> _Task to complete_
Your answer should reproduce every line of the material in which the word "drill" occurs.

> _Data for this task_
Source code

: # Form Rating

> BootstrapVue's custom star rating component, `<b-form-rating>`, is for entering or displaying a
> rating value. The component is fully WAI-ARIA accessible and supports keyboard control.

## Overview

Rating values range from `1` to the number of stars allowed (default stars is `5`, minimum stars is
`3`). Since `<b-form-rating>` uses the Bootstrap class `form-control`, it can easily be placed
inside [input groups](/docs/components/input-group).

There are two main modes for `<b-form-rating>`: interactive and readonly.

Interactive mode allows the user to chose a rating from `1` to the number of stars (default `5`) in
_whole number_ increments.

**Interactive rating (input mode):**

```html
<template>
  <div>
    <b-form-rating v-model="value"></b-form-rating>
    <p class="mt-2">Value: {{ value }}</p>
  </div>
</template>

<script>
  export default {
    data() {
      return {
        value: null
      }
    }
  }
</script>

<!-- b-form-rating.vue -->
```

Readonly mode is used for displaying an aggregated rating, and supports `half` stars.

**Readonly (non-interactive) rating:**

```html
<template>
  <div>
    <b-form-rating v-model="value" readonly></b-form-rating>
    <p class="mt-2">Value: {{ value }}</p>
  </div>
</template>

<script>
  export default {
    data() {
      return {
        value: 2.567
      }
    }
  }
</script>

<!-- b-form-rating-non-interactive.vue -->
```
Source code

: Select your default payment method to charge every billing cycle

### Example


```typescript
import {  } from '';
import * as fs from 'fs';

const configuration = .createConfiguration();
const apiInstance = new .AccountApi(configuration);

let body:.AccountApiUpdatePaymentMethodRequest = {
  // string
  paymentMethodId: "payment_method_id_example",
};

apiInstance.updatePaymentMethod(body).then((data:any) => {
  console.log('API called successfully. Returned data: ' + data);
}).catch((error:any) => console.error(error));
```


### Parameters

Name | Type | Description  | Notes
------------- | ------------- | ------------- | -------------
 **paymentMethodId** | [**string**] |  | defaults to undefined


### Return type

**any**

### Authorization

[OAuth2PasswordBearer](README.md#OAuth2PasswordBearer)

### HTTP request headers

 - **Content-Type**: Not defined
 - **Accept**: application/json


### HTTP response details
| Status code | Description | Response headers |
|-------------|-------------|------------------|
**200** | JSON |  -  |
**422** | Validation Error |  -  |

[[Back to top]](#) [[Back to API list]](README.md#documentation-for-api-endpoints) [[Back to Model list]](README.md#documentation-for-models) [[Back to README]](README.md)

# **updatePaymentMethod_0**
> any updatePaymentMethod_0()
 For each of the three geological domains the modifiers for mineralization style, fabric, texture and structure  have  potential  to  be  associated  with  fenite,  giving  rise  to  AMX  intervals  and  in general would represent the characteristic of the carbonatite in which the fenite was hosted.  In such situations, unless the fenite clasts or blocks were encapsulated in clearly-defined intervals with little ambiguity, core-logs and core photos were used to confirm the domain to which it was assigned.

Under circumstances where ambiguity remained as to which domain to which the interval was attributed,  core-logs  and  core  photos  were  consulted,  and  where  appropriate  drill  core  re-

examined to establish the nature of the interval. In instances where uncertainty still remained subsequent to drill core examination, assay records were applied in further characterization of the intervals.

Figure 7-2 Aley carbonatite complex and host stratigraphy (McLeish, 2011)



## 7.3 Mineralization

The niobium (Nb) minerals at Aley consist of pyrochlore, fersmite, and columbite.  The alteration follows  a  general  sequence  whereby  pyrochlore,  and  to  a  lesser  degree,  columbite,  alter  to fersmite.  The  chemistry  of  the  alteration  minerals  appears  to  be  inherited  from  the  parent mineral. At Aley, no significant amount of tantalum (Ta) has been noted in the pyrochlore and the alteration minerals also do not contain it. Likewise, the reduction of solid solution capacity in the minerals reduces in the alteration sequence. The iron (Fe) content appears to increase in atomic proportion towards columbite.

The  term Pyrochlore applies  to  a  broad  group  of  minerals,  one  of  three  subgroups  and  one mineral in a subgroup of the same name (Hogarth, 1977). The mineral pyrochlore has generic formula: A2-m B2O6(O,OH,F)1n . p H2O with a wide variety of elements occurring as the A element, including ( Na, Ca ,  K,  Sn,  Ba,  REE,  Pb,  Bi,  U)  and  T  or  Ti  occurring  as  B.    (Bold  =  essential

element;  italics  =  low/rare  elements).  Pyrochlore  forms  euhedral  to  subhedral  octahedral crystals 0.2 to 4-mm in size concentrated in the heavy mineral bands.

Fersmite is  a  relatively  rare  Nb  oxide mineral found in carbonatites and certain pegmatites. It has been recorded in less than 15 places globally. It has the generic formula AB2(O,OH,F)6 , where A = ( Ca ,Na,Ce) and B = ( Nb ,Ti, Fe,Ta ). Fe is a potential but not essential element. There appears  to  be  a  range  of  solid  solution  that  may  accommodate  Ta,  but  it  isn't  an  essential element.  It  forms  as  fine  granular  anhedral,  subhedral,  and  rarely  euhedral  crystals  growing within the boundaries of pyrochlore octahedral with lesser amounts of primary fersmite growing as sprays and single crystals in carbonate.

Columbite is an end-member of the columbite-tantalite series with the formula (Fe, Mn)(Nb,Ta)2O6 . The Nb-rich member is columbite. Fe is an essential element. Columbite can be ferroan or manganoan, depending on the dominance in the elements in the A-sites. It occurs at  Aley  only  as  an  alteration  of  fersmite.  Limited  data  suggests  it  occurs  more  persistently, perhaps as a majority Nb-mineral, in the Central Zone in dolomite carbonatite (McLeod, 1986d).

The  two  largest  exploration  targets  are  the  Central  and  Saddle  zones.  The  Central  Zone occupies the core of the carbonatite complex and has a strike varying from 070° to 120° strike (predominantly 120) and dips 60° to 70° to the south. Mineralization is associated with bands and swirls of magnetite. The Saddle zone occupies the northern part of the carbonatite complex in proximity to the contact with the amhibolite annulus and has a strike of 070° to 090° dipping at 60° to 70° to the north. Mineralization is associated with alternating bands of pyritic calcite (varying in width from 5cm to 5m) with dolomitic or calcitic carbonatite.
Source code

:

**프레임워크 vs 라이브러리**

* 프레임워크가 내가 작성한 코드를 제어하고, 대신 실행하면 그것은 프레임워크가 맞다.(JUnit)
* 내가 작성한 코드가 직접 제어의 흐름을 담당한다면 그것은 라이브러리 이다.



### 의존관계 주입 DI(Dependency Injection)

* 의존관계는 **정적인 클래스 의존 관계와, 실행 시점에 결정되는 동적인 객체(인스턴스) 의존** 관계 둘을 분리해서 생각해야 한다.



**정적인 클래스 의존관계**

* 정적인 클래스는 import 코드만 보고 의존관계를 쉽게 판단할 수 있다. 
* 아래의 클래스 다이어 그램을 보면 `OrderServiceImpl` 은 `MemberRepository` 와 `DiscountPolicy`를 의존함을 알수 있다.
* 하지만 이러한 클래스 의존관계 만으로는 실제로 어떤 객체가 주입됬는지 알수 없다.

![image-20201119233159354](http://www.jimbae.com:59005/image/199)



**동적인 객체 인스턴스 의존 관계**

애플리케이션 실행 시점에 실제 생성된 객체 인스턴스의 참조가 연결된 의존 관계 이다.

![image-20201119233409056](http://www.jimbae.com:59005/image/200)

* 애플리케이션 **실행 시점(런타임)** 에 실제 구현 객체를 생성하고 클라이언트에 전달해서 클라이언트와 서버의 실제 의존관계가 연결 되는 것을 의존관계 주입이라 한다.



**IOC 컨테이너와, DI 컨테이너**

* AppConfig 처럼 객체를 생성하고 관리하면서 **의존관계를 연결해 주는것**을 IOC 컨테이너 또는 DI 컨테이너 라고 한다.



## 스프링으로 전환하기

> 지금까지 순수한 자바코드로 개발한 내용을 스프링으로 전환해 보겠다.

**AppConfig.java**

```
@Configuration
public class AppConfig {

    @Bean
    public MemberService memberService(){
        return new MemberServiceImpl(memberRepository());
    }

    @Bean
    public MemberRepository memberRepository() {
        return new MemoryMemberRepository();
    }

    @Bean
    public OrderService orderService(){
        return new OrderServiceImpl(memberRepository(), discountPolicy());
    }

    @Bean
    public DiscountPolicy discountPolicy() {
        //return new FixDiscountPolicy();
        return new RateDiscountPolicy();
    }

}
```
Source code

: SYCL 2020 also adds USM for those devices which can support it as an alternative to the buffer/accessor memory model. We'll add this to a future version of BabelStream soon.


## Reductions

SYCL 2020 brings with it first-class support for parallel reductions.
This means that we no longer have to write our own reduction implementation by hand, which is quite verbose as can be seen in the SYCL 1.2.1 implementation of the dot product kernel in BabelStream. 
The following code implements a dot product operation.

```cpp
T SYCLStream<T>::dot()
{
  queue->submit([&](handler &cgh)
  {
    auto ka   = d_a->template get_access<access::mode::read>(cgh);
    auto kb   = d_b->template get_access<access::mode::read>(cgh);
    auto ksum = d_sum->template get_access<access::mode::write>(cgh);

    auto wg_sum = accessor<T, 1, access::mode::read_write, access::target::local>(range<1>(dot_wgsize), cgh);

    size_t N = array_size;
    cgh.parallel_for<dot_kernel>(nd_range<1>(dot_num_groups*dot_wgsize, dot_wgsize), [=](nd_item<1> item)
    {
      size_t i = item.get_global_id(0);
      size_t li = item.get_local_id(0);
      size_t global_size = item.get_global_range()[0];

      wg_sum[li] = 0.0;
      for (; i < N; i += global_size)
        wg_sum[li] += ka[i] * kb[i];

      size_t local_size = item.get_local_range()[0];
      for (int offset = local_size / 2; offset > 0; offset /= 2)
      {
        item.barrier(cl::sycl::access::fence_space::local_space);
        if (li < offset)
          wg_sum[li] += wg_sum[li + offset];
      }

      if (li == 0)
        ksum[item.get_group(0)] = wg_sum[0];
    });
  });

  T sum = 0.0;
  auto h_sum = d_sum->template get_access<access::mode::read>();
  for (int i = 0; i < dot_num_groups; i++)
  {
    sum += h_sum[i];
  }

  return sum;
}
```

> _Task result_
Under circumstances where ambiguity remained as to which domain to which the interval was attributed,  core-logs  and  core  photos  were  consulted,  and  where  appropriate  drill  core  re-
examined to establish the nature of the interval. In instances where uncertainty still remained subsequent to drill core examination, assay records were applied in further characterization of the intervals.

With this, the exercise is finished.